▶ **Provided material**:
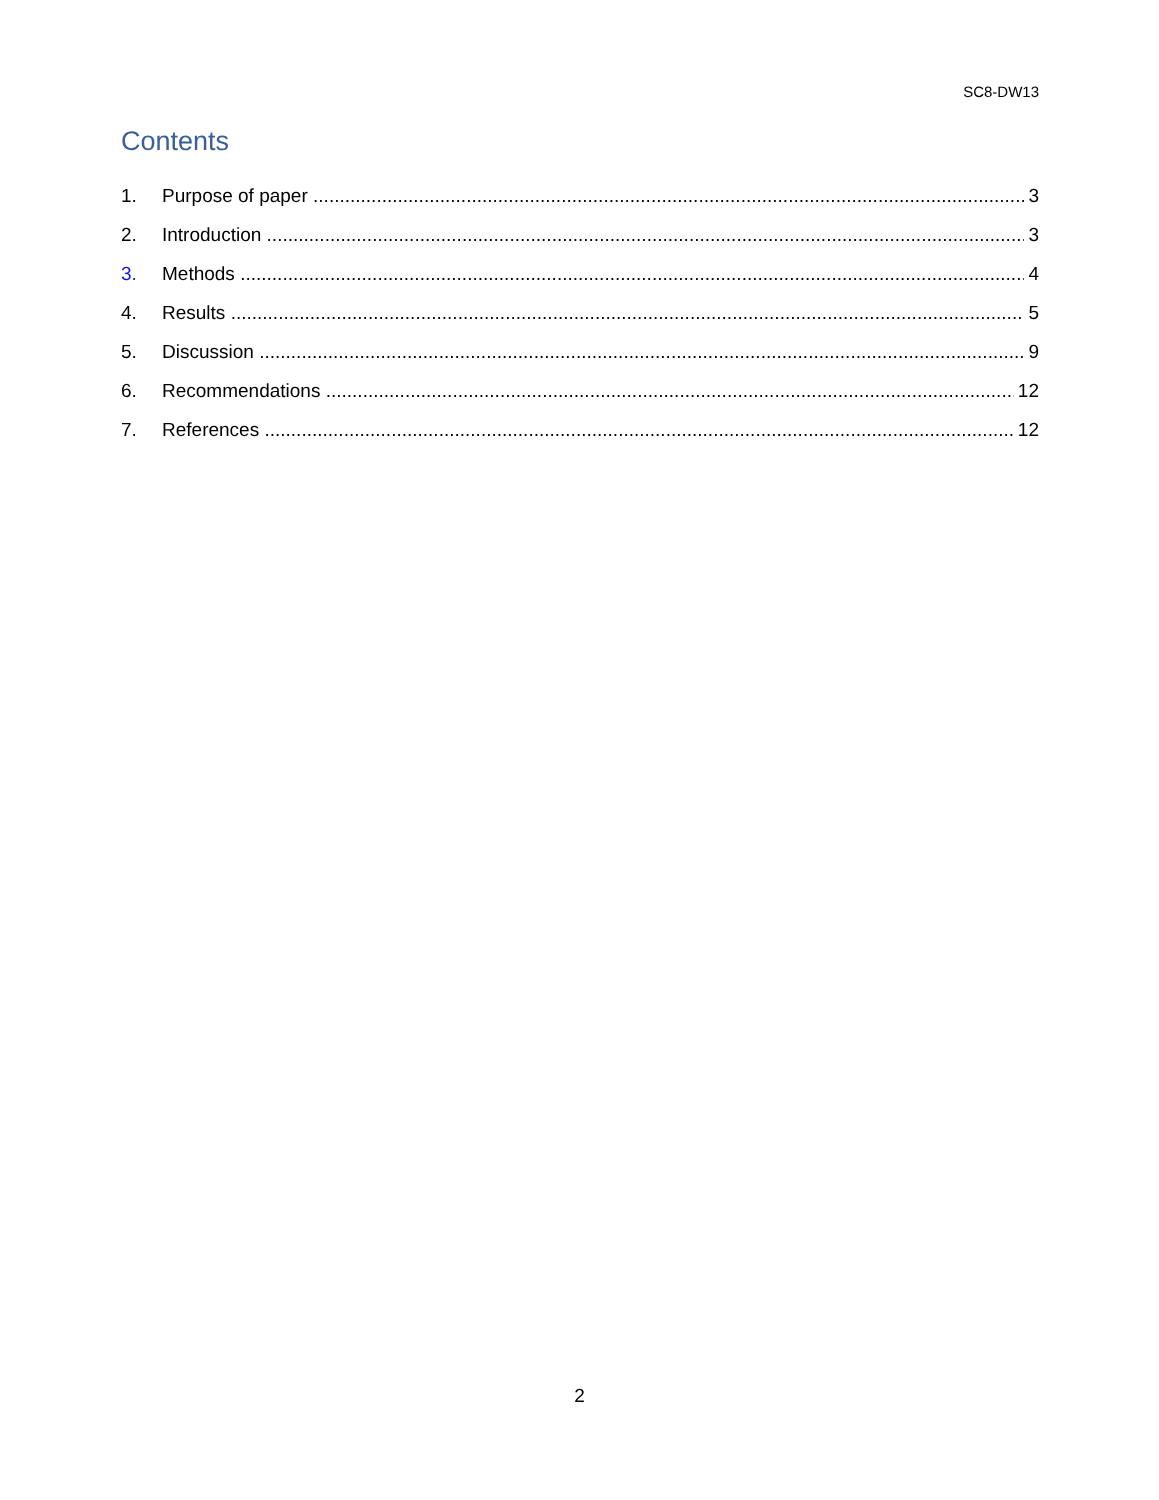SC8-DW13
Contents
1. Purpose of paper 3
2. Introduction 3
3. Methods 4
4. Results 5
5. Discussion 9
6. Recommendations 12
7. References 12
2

==

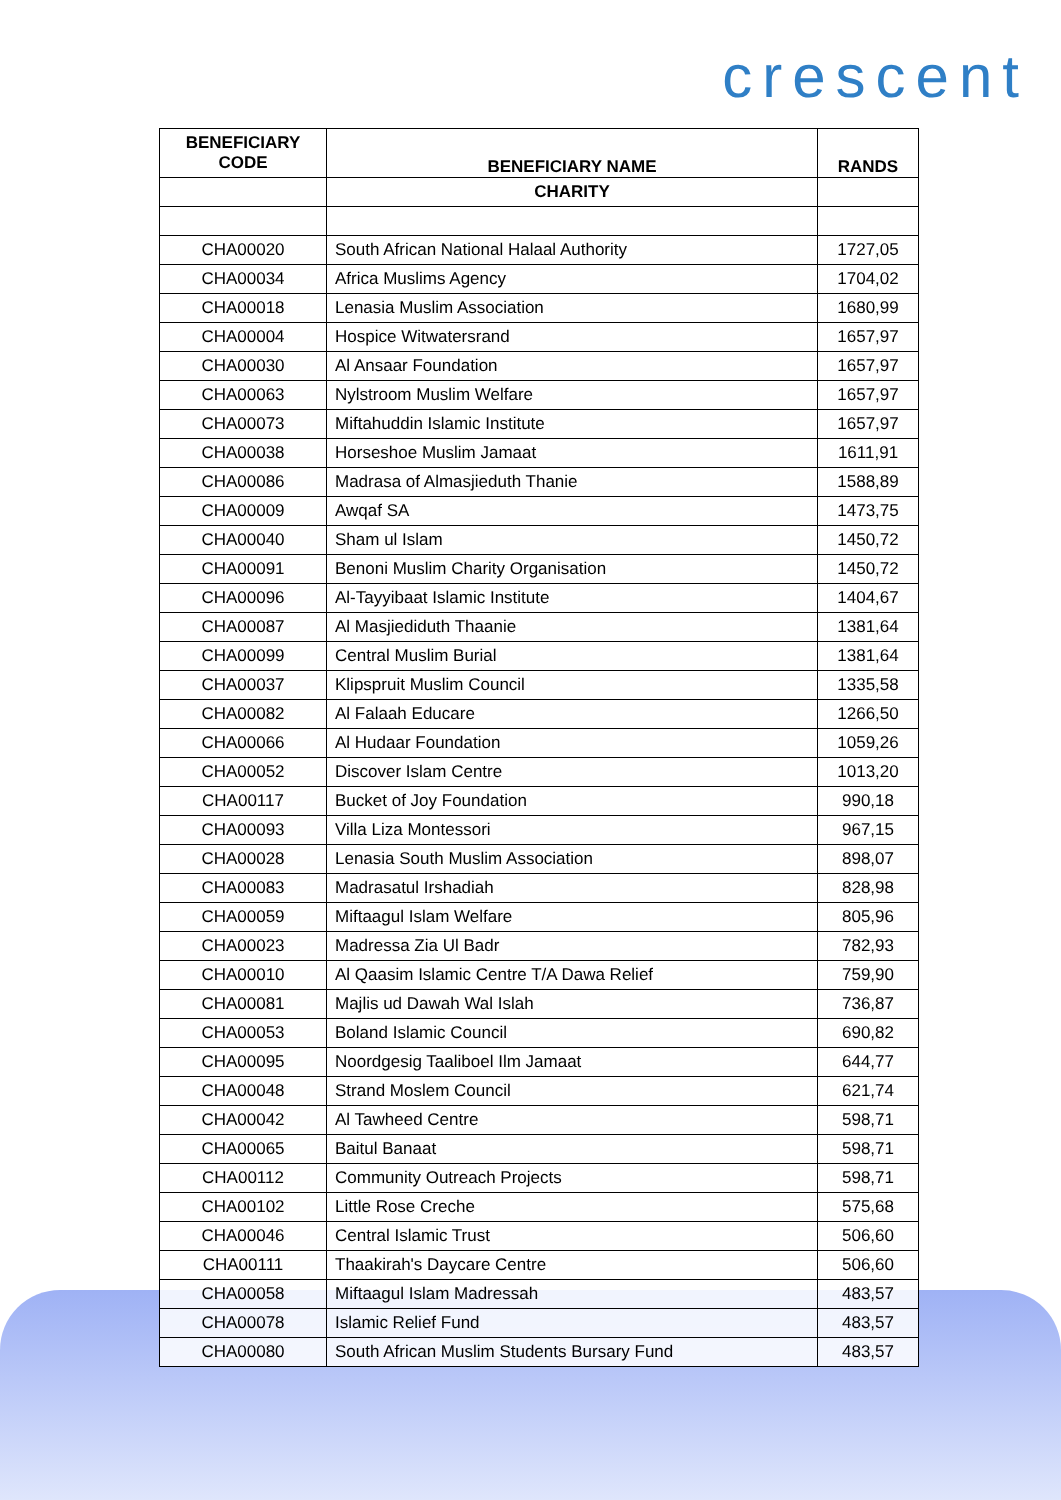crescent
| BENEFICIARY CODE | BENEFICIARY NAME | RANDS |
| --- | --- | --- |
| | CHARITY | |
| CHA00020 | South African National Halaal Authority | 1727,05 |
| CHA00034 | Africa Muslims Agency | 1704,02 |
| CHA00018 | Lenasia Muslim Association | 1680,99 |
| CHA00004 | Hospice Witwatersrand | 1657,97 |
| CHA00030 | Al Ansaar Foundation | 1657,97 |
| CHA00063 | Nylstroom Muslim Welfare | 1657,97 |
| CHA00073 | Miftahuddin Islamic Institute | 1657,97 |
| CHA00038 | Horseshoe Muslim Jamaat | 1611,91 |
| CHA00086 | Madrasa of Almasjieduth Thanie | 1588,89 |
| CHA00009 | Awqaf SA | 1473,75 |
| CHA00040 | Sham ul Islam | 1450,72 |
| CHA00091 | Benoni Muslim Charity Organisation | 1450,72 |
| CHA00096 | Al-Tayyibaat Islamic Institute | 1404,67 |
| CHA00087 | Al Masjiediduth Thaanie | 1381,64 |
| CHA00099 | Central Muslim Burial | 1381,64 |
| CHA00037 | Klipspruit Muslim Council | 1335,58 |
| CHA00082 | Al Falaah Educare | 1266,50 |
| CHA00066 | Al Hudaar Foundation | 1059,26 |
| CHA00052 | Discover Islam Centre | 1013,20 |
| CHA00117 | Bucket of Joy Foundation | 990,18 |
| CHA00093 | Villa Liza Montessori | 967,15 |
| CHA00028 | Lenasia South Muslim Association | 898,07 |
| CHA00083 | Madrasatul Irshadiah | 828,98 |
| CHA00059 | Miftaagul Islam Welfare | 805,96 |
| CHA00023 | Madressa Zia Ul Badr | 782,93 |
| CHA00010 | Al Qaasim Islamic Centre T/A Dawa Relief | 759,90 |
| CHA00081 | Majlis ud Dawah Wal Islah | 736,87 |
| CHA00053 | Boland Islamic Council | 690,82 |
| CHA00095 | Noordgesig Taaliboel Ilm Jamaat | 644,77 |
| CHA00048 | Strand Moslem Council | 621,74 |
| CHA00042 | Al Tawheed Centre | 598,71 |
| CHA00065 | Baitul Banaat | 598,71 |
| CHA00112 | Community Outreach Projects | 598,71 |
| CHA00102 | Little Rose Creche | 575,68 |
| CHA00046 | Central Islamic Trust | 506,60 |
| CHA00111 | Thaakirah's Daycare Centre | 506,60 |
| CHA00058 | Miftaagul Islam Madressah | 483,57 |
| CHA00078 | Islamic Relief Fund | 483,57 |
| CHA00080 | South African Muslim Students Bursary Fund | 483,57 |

==

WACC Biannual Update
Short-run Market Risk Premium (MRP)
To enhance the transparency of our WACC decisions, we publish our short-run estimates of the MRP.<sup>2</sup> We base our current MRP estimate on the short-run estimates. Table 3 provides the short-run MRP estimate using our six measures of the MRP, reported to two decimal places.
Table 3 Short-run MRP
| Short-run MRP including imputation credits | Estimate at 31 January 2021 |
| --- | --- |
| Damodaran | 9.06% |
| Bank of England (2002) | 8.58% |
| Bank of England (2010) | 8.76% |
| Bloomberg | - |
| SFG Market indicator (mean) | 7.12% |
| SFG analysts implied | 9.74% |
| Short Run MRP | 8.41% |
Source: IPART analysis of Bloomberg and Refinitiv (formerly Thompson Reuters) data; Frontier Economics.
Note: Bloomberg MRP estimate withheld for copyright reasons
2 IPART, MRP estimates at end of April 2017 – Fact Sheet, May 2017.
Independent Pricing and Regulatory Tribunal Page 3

▶ **Exercise objective**:
Will you return exactly the lines above from the one with "Montessori | 967,15 |" down to the one with "Bursary Fund | 483,57 |", counting both as part of the range?

▶ **Exercise answer**:
| CHA00093 | Villa Liza Montessori | 967,15 |
| CHA00028 | Lenasia South Muslim Association | 898,07 |
| CHA00083 | Madrasatul Irshadiah | 828,98 |
| CHA00059 | Miftaagul Islam Welfare | 805,96 |
| CHA00023 | Madressa Zia Ul Badr | 782,93 |
| CHA00010 | Al Qaasim Islamic Centre T/A Dawa Relief | 759,90 |
| CHA00081 | Majlis ud Dawah Wal Islah | 736,87 |
| CHA00053 | Boland Islamic Council | 690,82 |
| CHA00095 | Noordgesig Taaliboel Ilm Jamaat | 644,77 |
| CHA00048 | Strand Moslem Council | 621,74 |
| CHA00042 | Al Tawheed Centre | 598,71 |
| CHA00065 | Baitul Banaat | 598,71 |
| CHA00112 | Community Outreach Projects | 598,71 |
| CHA00102 | Little Rose Creche | 575,68 |
| CHA00046 | Central Islamic Trust | 506,60 |
| CHA00111 | Thaakirah's Daycare Centre | 506,60 |
| CHA00058 | Miftaagul Islam Madressah | 483,57 |
| CHA00078 | Islamic Relief Fund | 483,57 |
| CHA00080 | South African Muslim Students Bursary Fund | 483,57 |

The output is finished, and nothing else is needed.